The Church teaches that we are the new Jerusalem; a shiny city on a hill. We are God's chosen people. With this favored status we have the promise of salvation, if we are true to the Covenant. We are the holy ones, the saved, the redeemed, the ones who will see God face to face in the heavenly banquet.
"Through his cross and resurrection he freed us from sin and death and called us to the glory that has made us a chosen race, a royal priesthood, a holy nation, a people set apart." (Preface for Sundays in Ordinary Time 1)
Gennesaret, though, seems to be a more apt description of who we are as a Church today. Gennesaret was on the other side of the lake, near pagan territory. It was seen as the place where demon possession was an epidemic. It was unholy, wounded, filled with anguish and sorrow, it was a place where many sick people suffered in terrible pain. It was a place where the saved lived side by side with the damned. It was a place Jesus paid special attention to because they needed him to be present to them.
All he needed to do was pass by them, and if they just touched the tassle of his cloak as it whisked by them, they were healed. But the sick, the possessed, those who suffered in sorrow and pain needed one thing: the help of those who knew Jesus would cure them. They needed the community who believed in him to help them in their powerlessness to be in his presence. This, to me, is the better model and understanding of what the Church is supposed to be.
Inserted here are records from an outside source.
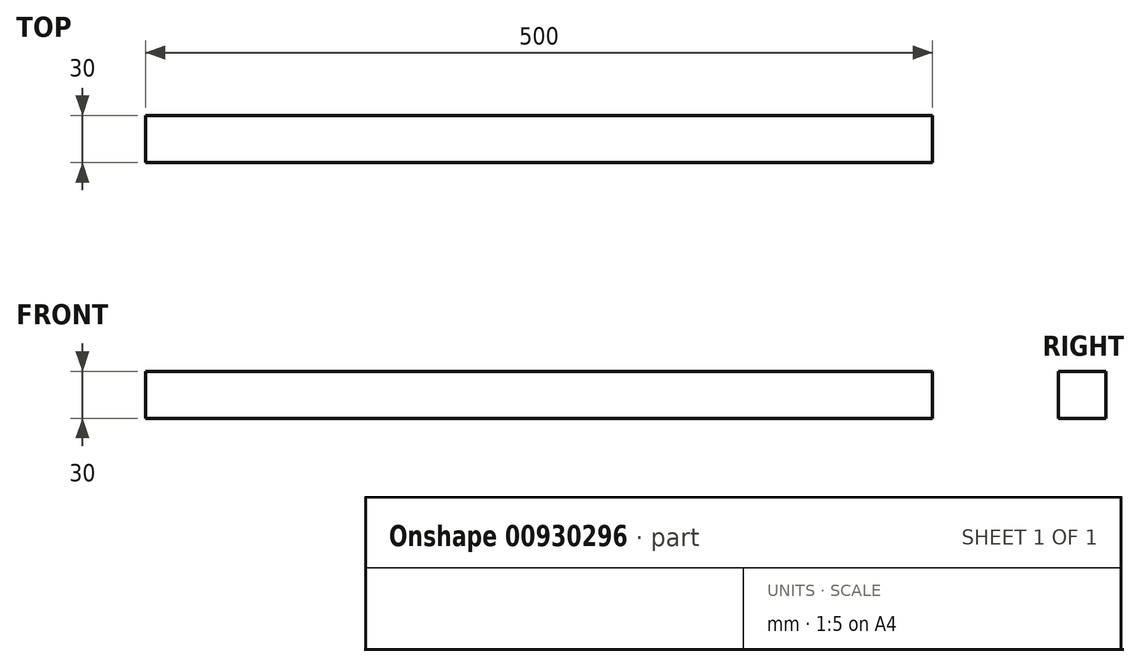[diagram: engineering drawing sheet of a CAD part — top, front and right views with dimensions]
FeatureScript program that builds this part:
annotation { "Feature Type Name" : "Feature", "Feature Type Description" : "" }
export const myFeature = defineFeature(function(context is Context, id is Id, definition is map)
    precondition{}
    {
        {
            var Q0;
            Q0=qCreatedBy(makeId("Top.planeOp"),FACE);
            var sketch = newSketch(context, id + "F0", { "sketchPlane" : qUnion([Q0])});
            skLineSegment(sketch, "E0.bottom", {"start": v(-249.72, -70.55) * mm, "end": v(250.28, -70.55) * mm});
            skLineSegment(sketch, "E0.top", {"start": v(-249.72, -100.55) * mm, "end": v(250.28, -100.55) * mm});
            skLineSegment(sketch, "E0.left", {"start": v(-249.72, -70.55) * mm, "end": v(-249.72, -100.55) * mm});
            skLineSegment(sketch, "E0.right", {"start": v(250.28, -70.55) * mm, "end": v(250.28, -100.55) * mm});
            skSolve(sketch);
        }
        {
            var Q0;
            Q0 = qSketchRegion(id + "F0", true);
            extrude(context, id + "F1", {"entities" : qUnion([Q0]), "depth" : 30 * mm, "offsetDistance" : 25 * mm});
        }
    });
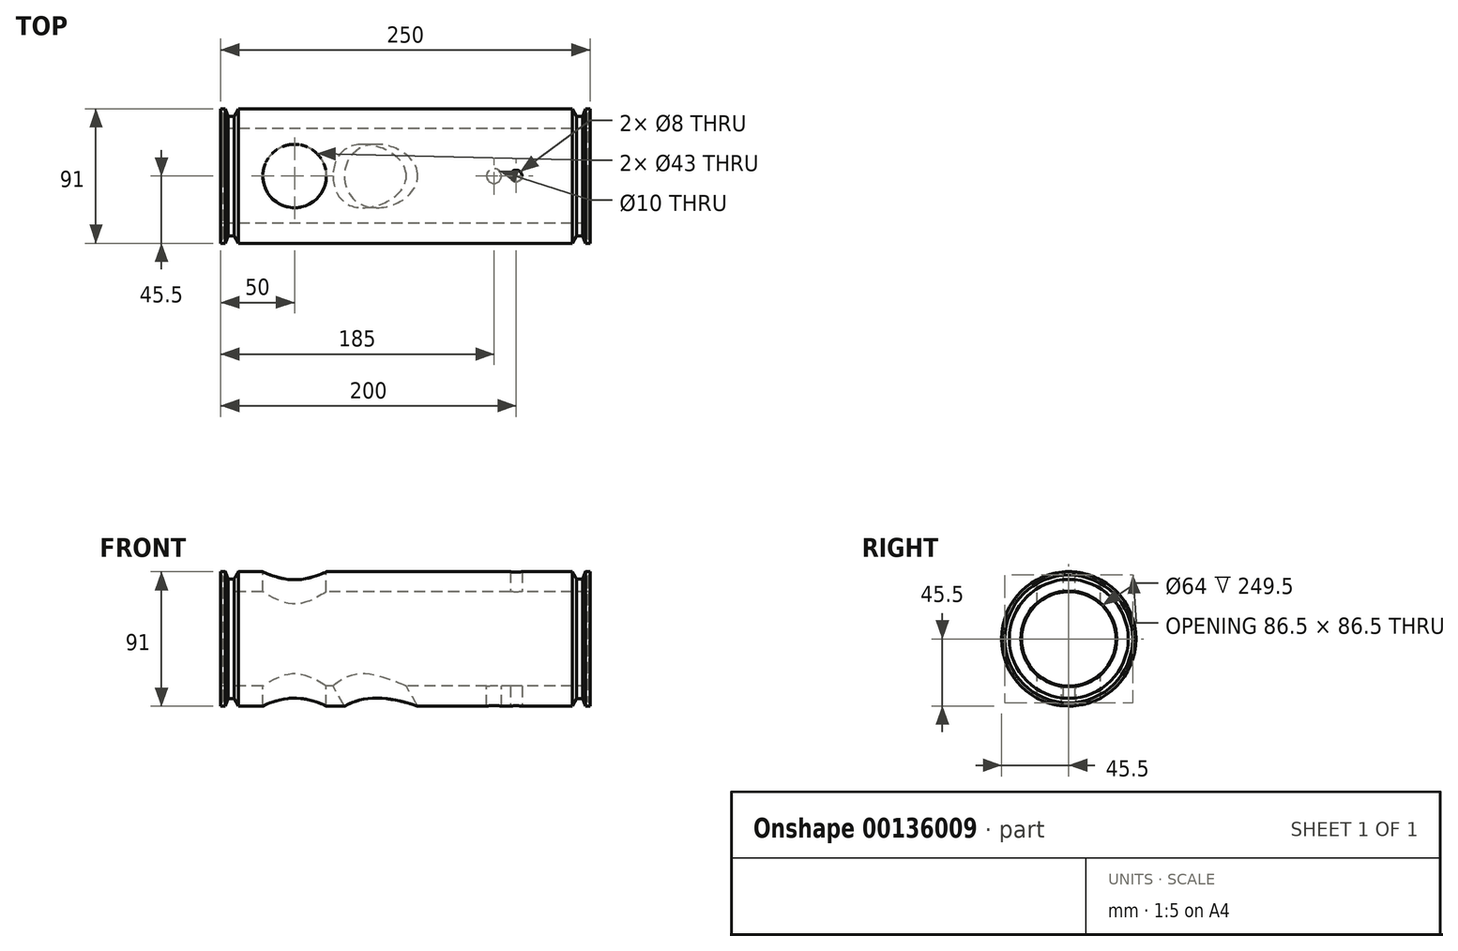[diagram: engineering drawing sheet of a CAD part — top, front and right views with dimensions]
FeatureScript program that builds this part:
annotation { "Feature Type Name" : "Feature", "Feature Type Description" : "" }
export const myFeature = defineFeature(function(context is Context, id is Id, definition is map)
    precondition{}
    {
        {
            var Q0;
            Q0=qCreatedBy(makeId("Right.planeOp"),FACE);
            var sketch = newSketch(context, id + "F0", { "sketchPlane" : qUnion([Q0])});
            skCircle(sketch, "E0", {"center": v(0, 0) * mm, "radius": 32 * mm});
            skCircle(sketch, "E1", {"center": v(0, 0) * mm, "radius": 45.5 * mm});
            skSolve(sketch);
        }
        {
            var Q0;
            Q0=qSketchRegion(id+"F0",true);
            extrude(context, id + "F1", {"entities" : qUnion([Q0]), "depth" : 200 * mm});
        }
        {
            var Q0;
            Q0=qCreatedBy(makeId("Right.planeOp"),FACE);
            cPlane(context, id + "F2", {"entities" : qUnion([Q0]), "cplaneType" : CPlaneType.OFFSET, "offset" : 200 * mm, "width" : 150 * mm, "height" : 150 * mm});
        }
        {
            var Q0;
            Q0=qCreatedBy(makeId("Right.planeOp"),FACE);
            var sketch = newSketch(context, id + "F3", { "sketchPlane" : qUnion([Q0])});
            skCircle(sketch, "E2", {"center": v(0, 0) * mm, "radius": 32 * mm});
            skCircle(sketch, "E3", {"center": v(0, 0) * mm, "radius": 45.5 * mm});
            skSolve(sketch);
        }
        {
            var Q0;
            Q0=qSketchRegion(id+"F3",true);
            extrude(context, id + "F4", {"entities" : qUnion([Q0]), "operationType" : NewBodyOperationType.ADD, "oppositeDirection" : true, "depth" : 50 * mm});
        }
        {
            var Q0;
            Q0=qCreatedBy(makeId("Front.planeOp"),FACE);
            var sketch = newSketch(context, id + "F5", { "sketchPlane" : qUnion([Q0])});
            skLineSegment(sketch, "E4", {"start": v(0, 0) * mm, "end": v(200, 0) * mm, "construction": true});
            skLineSegment(sketch, "E5", {"start": v(200, 0) * mm, "end": v(200, 45.5) * mm, "construction": true});
            skLineSegment(sketch, "E6", {"start": v(200, 45.5) * mm, "end": v(196.8, 45.5) * mm, "construction": true});
            skLineSegment(sketch, "E7", {"start": v(196.8, 45.5) * mm, "end": v(194.97, 40.48) * mm});
            skLineSegment(sketch, "E8", {"start": v(194.97, 40.48) * mm, "end": v(190.97, 40.48) * mm});
            skLineSegment(sketch, "E9", {"start": v(190.97, 40.48) * mm, "end": v(188.08, 45.5) * mm});
            skLineSegment(sketch, "E10", {"start": v(188.08, 45.5) * mm, "end": v(196.8, 45.5) * mm});
            skLineSegment(sketch, "E11", {"start": v(200, 0) * mm, "end": v(-50, 0) * mm, "construction": true});
            skLineSegment(sketch, "E12", {"start": v(75, 0) * mm, "end": v(75, 86.7) * mm, "construction": true});
            skPoint(sketch, "E12.endSnap0", {"position": v(75, 0) * mm});
            skLineSegment(sketch, "E13.MirrorCS", {"start": v(-40.97, 40.48) * mm, "end": v(-38.08, 45.5) * mm});
            skLineSegment(sketch, "E14.MirrorCS", {"start": v(-38.08, 45.5) * mm, "end": v(-46.8, 45.5) * mm});
            skLineSegment(sketch, "E15.MirrorCS", {"start": v(-44.97, 40.48) * mm, "end": v(-40.97, 40.48) * mm});
            skLineSegment(sketch, "E16.MirrorCS", {"start": v(-46.8, 45.5) * mm, "end": v(-44.97, 40.48) * mm});
            skCircle(sketch, "E17", {"center": v(200, 41.75) * mm, "radius": 1.5 * mm});
            skCircle(sketch, "E18", {"center": v(-50.02, 41.75) * mm, "radius": 1.5 * mm});
            skSolve(sketch);
        }
        {
            var Q0;
            Q0=qSketchRegion(id+"F5",true);
            var Q1;
            Q1=sQuery(id+"F5.wireOp",EDGE,"E4");
            revolve(context, id + "F6", {"operationType" : NewBodyOperationType.REMOVE, "entities" : qUnion([Q0]), "axis" : qUnion([Q1]), "revolveType" : RevolveType.FULL});
        }
        {
            var Q0;
            Q0=qCreatedBy(makeId("Top.planeOp"),FACE);
            var sketch = newSketch(context, id + "F7", { "sketchPlane" : qUnion([Q0])});
            skCircle(sketch, "E19", {"center": v(135, 0) * mm, "radius": 5 * mm});
            skSolve(sketch);
        }
        {
            var Q0;
            Q0=qSketchRegion(id+"F7",true);
            extrude(context, id + "F8", {"entities" : qUnion([Q0]), "operationType" : NewBodyOperationType.REMOVE, "oppositeDirection" : true, "depth" : 51.26 * mm});
        }
        {
            var Q0;
            Q0=qCreatedBy(makeId("Top.planeOp"),FACE);
            cPlane(context, id + "F9", {"entities" : qUnion([Q0]), "cplaneType" : CPlaneType.OFFSET, "offset" : 45.5 * mm, "oppositeDirection" : true, "width" : 150 * mm, "height" : 150 * mm});
        }
        {
            var Q0;
            Q0=qCreatedBy(id+"F9.planeOp",FACE);
            var sketch = newSketch(context, id + "F10", { "sketchPlane" : qUnion([Q0])});
            skCircle(sketch, "E20", {"center": v(150, 0) * mm, "radius": 4 * mm});
            skSolve(sketch);
        }
        {
            var Q0;
            Q0=qSketchRegion(id+"F10",true);
            extrude(context, id + "F11", {"entities" : qUnion([Q0]), "operationType" : NewBodyOperationType.REMOVE, "endBound" : BoundingType.THROUGH_ALL, "depth" : 25 * mm});
        }
        {
            var Q0;
            Q0=makeQuery(id+"F1.opExtrude","CAP_EDGE",EDGE,{"disambiguationData":[OSD([sQuery(id+"F0.wireOp",EDGE,"E0")])],"isStart":false});
            chamfer(context, id + "F12", {"entities" : qUnion([Q0]), "width" : 0.5 * mm, "tangentPropagation" : true});
        }
        {
            var Q0;
            Q0=qCreatedBy(makeId("Top.planeOp"),FACE);
            var sketch = newSketch(context, id + "F13", { "sketchPlane" : qUnion([Q0])});
            skCircle(sketch, "E21", {"center": v(0, 0) * mm, "radius": 21.5 * mm});
            skSolve(sketch);
        }
        {
            var Q0;
            Q0 = qSketchRegion(id + "F13", true);
            extrude(context, id + "F14", {"entities" : qUnion([Q0]), "operationType" : NewBodyOperationType.REMOVE, "endBound" : BoundingType.SYMMETRIC, "oppositeDirection" : true, "depth" : 100 * mm});
        }
        {
            var Q0;
            Q0=qCreatedBy(makeId("Top.planeOp"),FACE);
            var sketch = newSketch(context, id + "F15", { "sketchPlane" : qUnion([Q0])});
            skPoint(sketch, "E22.0", {"position": v(0, 0) * mm});
            skLineSegment(sketch, "E23", {"start": v(0, 0) * mm, "end": v(0, 56.28) * mm, "construction": true});
            skSolve(sketch);
        }
        {
            var Q0;
            Q0=qCreatedBy(makeId("Top.planeOp"),FACE);
            var Q1;
            Q1=sQuery(id+"F15.wireOp",EDGE,"E23");
            cPlane(context, id + "F16", {"entities" : qUnion([Q0, Q1]), "cplaneType" : CPlaneType.LINE_ANGLE, "offset" : 25 * mm, "angle" : 150 * degree, "width" : 150 * mm, "height" : 150 * mm});
        }
        {
            var Q0;
            Q0=qCreatedBy(id+"F16.planeOp",FACE);
            cPlane(context, id + "F17", {"entities" : qUnion([Q0]), "cplaneType" : CPlaneType.OFFSET, "offset" : 30 * mm, "oppositeDirection" : true, "width" : 150 * mm, "height" : 150 * mm});
        }
        {
            var Q0;
            Q0=qCreatedBy(makeId("Top.planeOp"),FACE);
            var sketch = newSketch(context, id + "F18", { "sketchPlane" : qUnion([Q0])});
            skPoint(sketch, "E24.0", {"position": v(0, 0) * mm});
            skLineSegment(sketch, "E25", {"start": v(0, 0) * mm, "end": v(84.57, 0) * mm, "construction": true});
            skSolve(sketch);
        }
        {
            var Q0;
            Q0=qCreatedBy(id+"F17.planeOp",FACE);
            var sketch = newSketch(context, id + "F19", { "sketchPlane" : qUnion([Q0])});
            skPoint(sketch, "E26.0", {"position": v(0, 0) * mm});
            skLineSegment(sketch, "E27", {"start": v(0, 0) * mm, "end": v(117.8, 0) * mm, "construction": true});
            skCircle(sketch, "E28", {"center": v(28, 0) * mm, "radius": 21.5 * mm});
            skSolve(sketch);
        }
        {
            var Q0;
            Q0 = qSketchRegion(id + "F19", true);
            extrude(context, id + "F20", {"entities" : qUnion([Q0]), "operationType" : NewBodyOperationType.REMOVE, "oppositeDirection" : true, "depth" : 67 * mm});
        }
    });
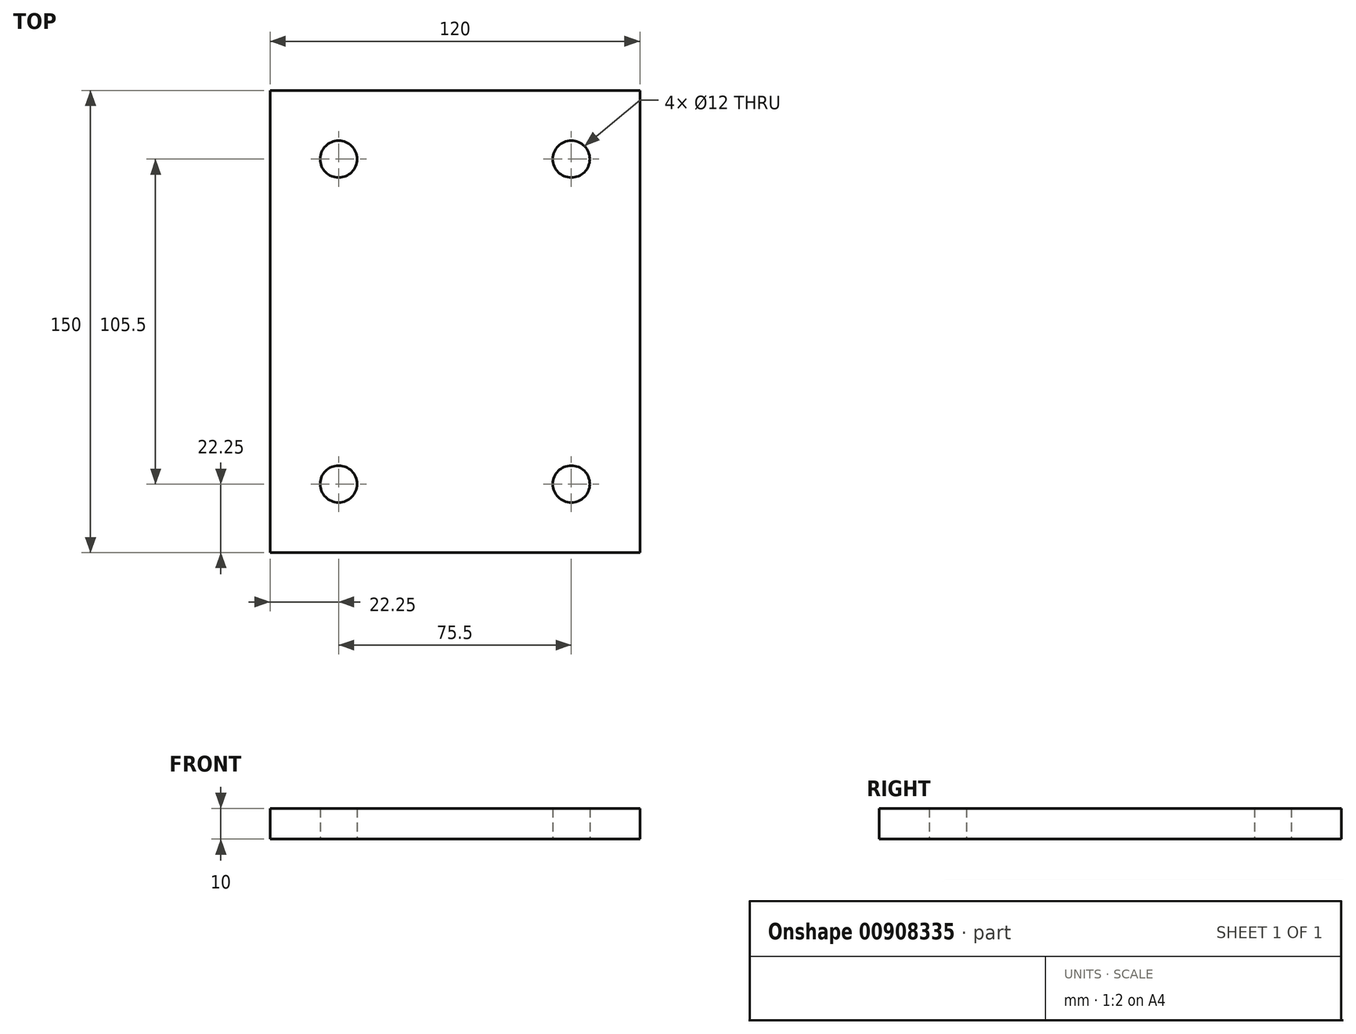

Rather than seeing ourselves as the saved, the ones who've made it and are, therefore, already graced and already in the golden city of Jerusalem, we should see ourselves as the ones who are to bring the suffering, the lost, the poor, and all the others we know of who are sick in Gennesaret to the one whose presence will bring them healing and peace. Are we willing to make such an invitation to those who need to touch him?